If neoliberalism is indeed "neo" and not just victorian liberalism, I think the main difference is that it is the ideology of the USA suzerain empire, as "Washington consensus" suggests, while victorian liberalism was that of the english colonial empire, and that involves a shift from land and manufacturing liberalism to services and finance liberalism.

Blissex said...

«neoliberalism, which he summarizes as, basically, Margaret Thatcher's approach.»

Relatedly a recent statement by a super-thatcherite propaganda institute that they prefer to be called "neoliberal" and why:


http://www.conservativehome.com/platform/2016/10/sam-bowman-why-we-at-the-adam-smith-institute-are-best-described-as-neoliberals-not-libertarians.html

Emil Bakkum said...

This is indeed a fascinating subject. In fact the postwar ordoliberalism has also been named neoliberalism. For me Giddens is mainly important, because he states that socialism was a failure. He advocates an increased role for markets. People must be made active and participate in society. He calls his ideology social liberalism, which distinguishes him from Etzioni (although both support for instance family life). Finally note that in German states the Third Way is called the New Centre. The New Democrats have also contributed to this debate.

Robert Vienneau said...

Here are Blissex's links: Ramsay article, Bowman article.

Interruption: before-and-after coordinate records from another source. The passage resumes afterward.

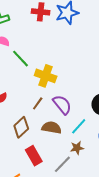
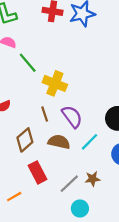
brown line: (38, 103) -> (45, 114), turned -56
brown star: (77, 148) -> (93, 179), moved

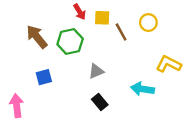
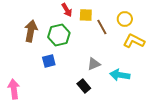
brown arrow: (37, 37) -> (31, 31), turned 50
yellow L-shape: (169, 64) -> (134, 41), moved
gray triangle: (96, 71) -> (94, 64), moved
blue square: (44, 77) -> (49, 61), moved

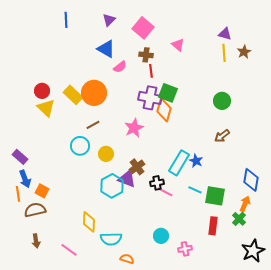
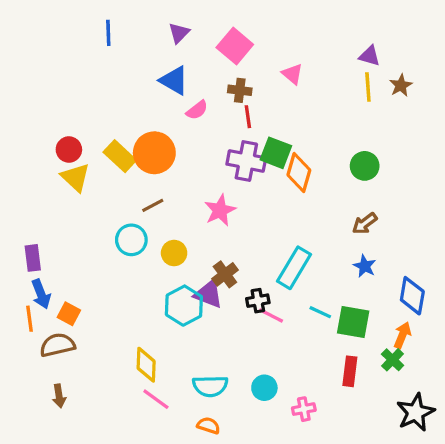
orange diamond: (164, 110) -> (299, 172), moved
purple rectangle: (20, 157) -> (33, 258), turned 42
blue star: (196, 161) -> (365, 266), moved
cyan semicircle: (111, 239) -> (210, 386), moved
pink line: (69, 250) -> (156, 399), moved

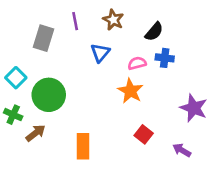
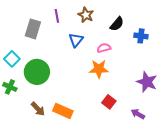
blue cross: (165, 58) -> (141, 36), moved
orange star: (130, 91) -> (99, 69), turned -30
brown arrow: (36, 133) -> (38, 109), moved, turned 84
orange rectangle: (83, 146) -> (63, 111), turned -66

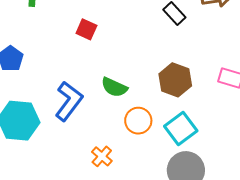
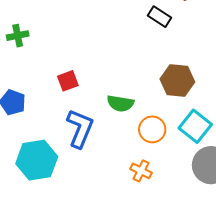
red square: (86, 29) -> (68, 81), moved, turned -30
orange cross: (102, 156) -> (141, 171), moved

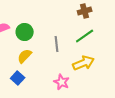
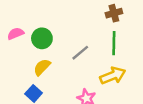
green line: (85, 36) -> (114, 43), turned -54
gray line: (57, 44) -> (80, 53), turned 56

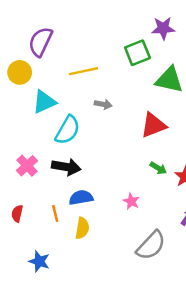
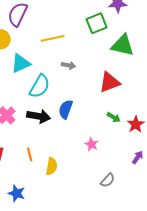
blue semicircle: (81, 198) -> (66, 109), moved, turned -60
gray semicircle: (151, 245) -> (108, 180), size x0.6

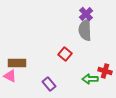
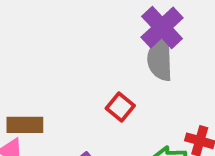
purple cross: (86, 14) -> (162, 27), size x1.5

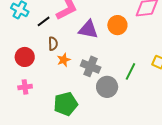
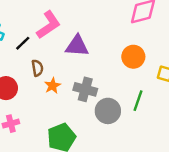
orange circle: (117, 25) -> (133, 57), moved
green line: (130, 71) -> (138, 101), moved

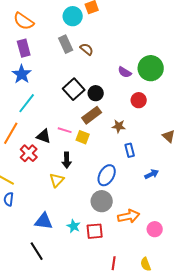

I think neoliberals differ from 19th century advocates of a night watchman state in that they recognize markets must be consciously created and maintained by state action. I agree that the "Washington consensus" is the name for something quite like neoliberalism.

I was surprised what I found in reading Giddens. He is against central planning. But he explicitly contrasts what he is advocating with what he calls neoliberalism. And, as I noted in my post, he recognizes limitations of markets. Maybe New Labour, in claiming him and in his support for New Labour, still leaves some room for a contrast.

I've written more on neoliberalism in past post, mostly quoting Philip Mirowski. I agree that this is a fascinating subject.

Anonymous said...

I looked at the entry for "Washington Consensus" on Wikipedia and it is very relevant and interesting. The main point is that the "Washington Consensus" is a well defined list of 10 points by J Williamson, and it is certainly part of what "neoliberalism" is about.

The Wikipedia page quotes J Williamson as claiming that in his view the "Washington Consensus" is not "neoliberalism" because the latter includes more features:

«"It is difficult even for the creator of the term to deny that the phrase "Washington Consensus" is a damaged brand name (NaĆ­m 2002). Audiences the world over seem to believe that this signifies a set of neoliberal policies that have been imposed on hapless countries by the Washington-based international financial institutions and have led them to crisis and misery. There are people who cannot utter the term without foaming at the mouth."»
«"I of course never intended my term to imply policies like capital account liberalization (...I quite consciously excluded that), monetarism, supply-side economics, or a minimal state (getting the state out of welfare provision and income redistribution), which I think of as the quintessentially neoliberal ideas. If that is how the term is interpreted, then we can all enjoy its wake, although let us at least have the decency to recognize that these ideas have rarely dominated thought in Washington and certainly never commanded a consensus there or anywhere much else"»

«Williamson was asked by The Washington Post in April 2009 whether he agreed with Gordon Brown that the Washington Consensus was dead. He responded:
"It depends on what one means by the Washington Consensus. If one means the ten points that I tried to outline, then clearly it's not right. If one uses the interpretation that a number of people—including Joe Stiglitz, most prominently—have foisted on it, that it is a neoliberal tract, then I think it is right."»

BTW, as to my understanding, the core aspect of neoliberalism is that lower wages are the solution to every economic problem; and in particular lower wages are the same as lower inflation, and therefore lower nominal interest rates and bigger capital gains. While victorian liberalism was about lower wages leading to bigger profits instead.